What is the value for angle EGB?

Question

(OBM) In a rectangle ABCD, E is the midpoint of side BC and F is the midpoint of side CD. G is the point that represents the intersection between DE and FB. Angle EAF is 20º. What is the value for the angle EGB? Sorry, I can't photograph my attempts…

Answer 1

Regardless what the angle of $\angle EAF$ is, $\angle EGB = \angle EAF$ is always true. Observe that $\angle IDF = \angle BAH$ and $\angle ABH = 90^\circ - \angle CBF = 90^\circ - \angle DAF = \angle DFI $. This gives us $\triangle ABH \sim \triangle DFI$, and $$\angle AHB = \angle DIF = \angle AIG \implies AIGH \ \text{is cyclic} \implies \angle EGB = \angle EAF$$ Hence, in this case, $\angle EGB = \angle EAF = 20^\circ$.

Answer 2

Let $\angle BAE=\alpha$ and $\angle DAF=\beta$. Then $\alpha+\beta=90^\circ-20^\circ=70^\circ$.

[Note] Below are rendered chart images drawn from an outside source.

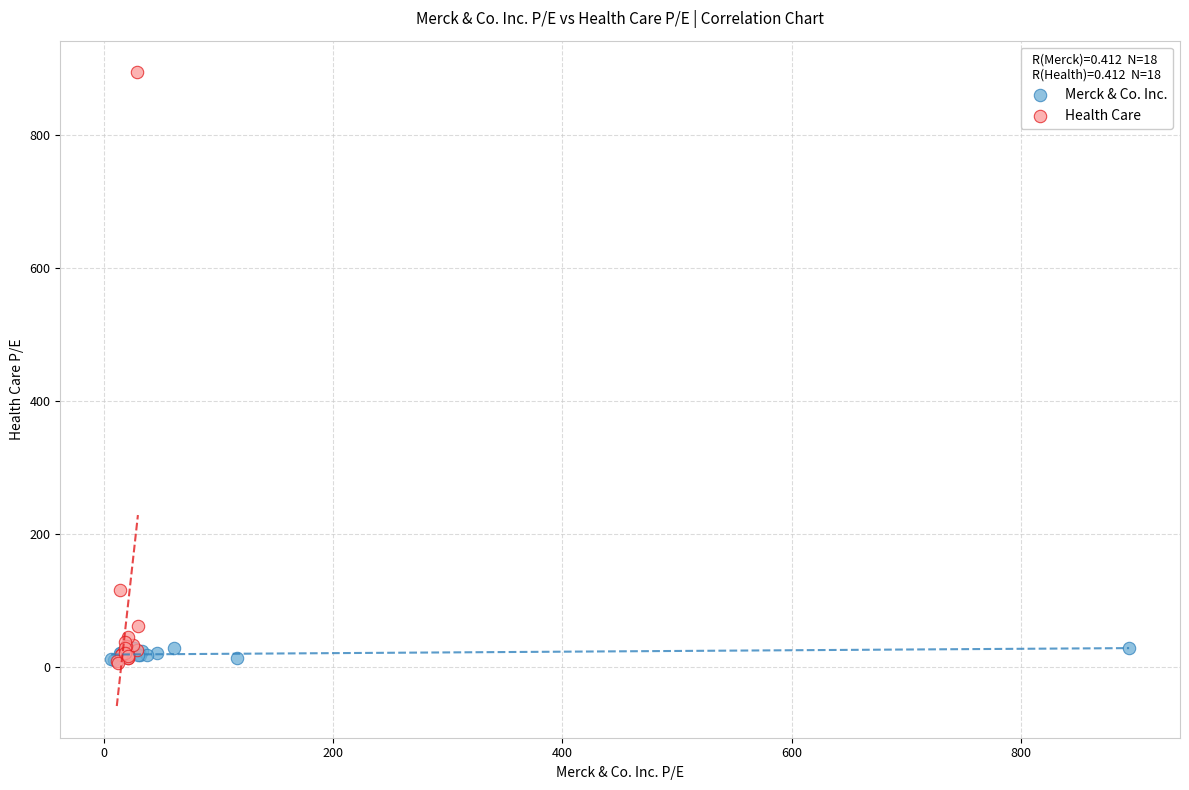

Which series reaches the maximum Y coordinate?

Health Care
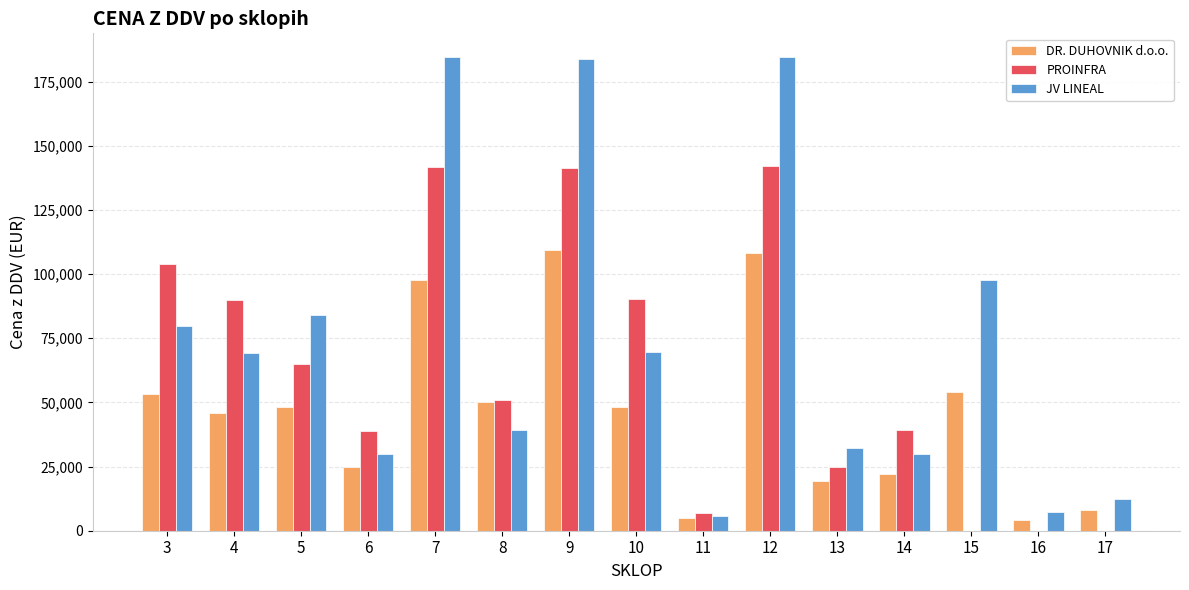

Which series has the widest spread of values?

JV LINEAL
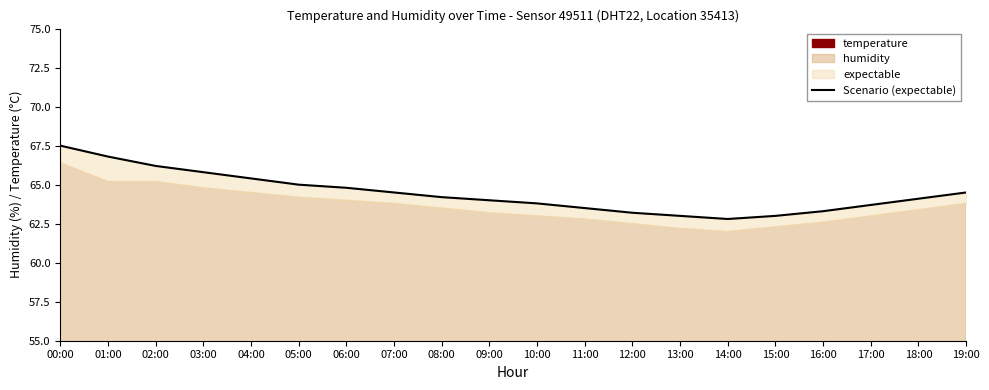

Reading right to left, what are all the values shown in this chart?

19:00=64.5	18:00=64.1	17:00=63.7	16:00=63.3	15:00=63.0	14:00=62.8	13:00=63.0	12:00=63.2	11:00=63.5	10:00=63.8	09:00=64.0	08:00=64.2	07:00=64.5	06:00=64.8	05:00=65.0	04:00=65.4	03:00=65.8	02:00=66.2	01:00=66.8	00:00=67.5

Note that $\triangle ABE\cong\triangle DCE$ and $\triangle ADF\cong \triangle BCF$.

So $\angle CDE=\angle BAE=\alpha$ and $\angle CBF=\angle DAF=\beta$.

$\angle BEG=\angle BAE+\angle BCD=\alpha+90^\circ$.

$\angle EGB=180^\circ-\angle CBF-\angle BEG=180^\circ-(\alpha+90^\circ)-\beta=90^\circ-\alpha-\beta=20^\circ$.